No — the tool is designed for business assets only. Personal use items like private vehicles or home appliances are not covered.

What happens if my asset is not listed in the rate finder?

You can apply for a custom rate using IRD’s form. The tool will suggest the closest match, and you can adjust it.

How often does IRD update depreciation rates?

The update schedule is not published, but the IR265 guide is updated annually. The online tool may be updated more frequently.

Is the depreciation rate finder free to use?

Yes — it’s hosted by IRD at no cost. No login required.

Do I need to use the same method for all my assets?

No — you can use DV for some assets and SL for others, as long as you track each separately.

Can I change depreciation method during the asset’s life?

Yes, but you must apply to IRD for permission.

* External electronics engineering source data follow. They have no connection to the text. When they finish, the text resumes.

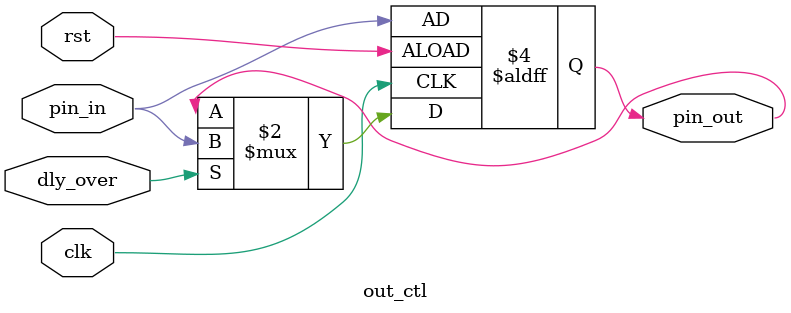
<source format=v>
`timescale 1ns / 1ps

module out_ctl(
    input clk,           // Clock signal input
    input rst,           // Reset signal input (active-high)
    input dly_over,      // Delay over signal input (indicating when delay is complete)
    input pin_in,        // Input signal to be passed to the output
    output reg pin_out   // Output signal that controls the external pin
    );

    // Always block triggered on the positive edge of the clock or reset
    always @(posedge clk or posedge rst)
    begin
        if (rst) 
            // If reset is active, set output pin (`pin_out`) to the value of input (`pin_in`)
            pin_out <= pin_in;
        else if (dly_over) 
            // If delay is over (dly_over is high), set output pin (`pin_out`) to the value of input (`pin_in`)
            pin_out <= pin_in;
    end
endmodule

</source>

The change is not automatic.

What records do I need to keep for depreciation claims?

Keep the asset’s purchase receipt, the rate used, and the method. The tool exports a depreciation schedule as proof.

For New Zealand business owners, the choice is clear: use the official IRD tool for standard rates, cross-check against the IR265 guide for edge cases, and consider third-party AI tools only if you verify against IRD’s latest data. The Investment Boost from 22 May 2025 adds a full 20% immediate deduction for new assets, but only if you select the checkbox — don’t miss it.



Arthur Alfie Clarke Harrison

About the author

Arthur Alfie Clarke Harrison

Coverage is updated through the day with transparent source checks.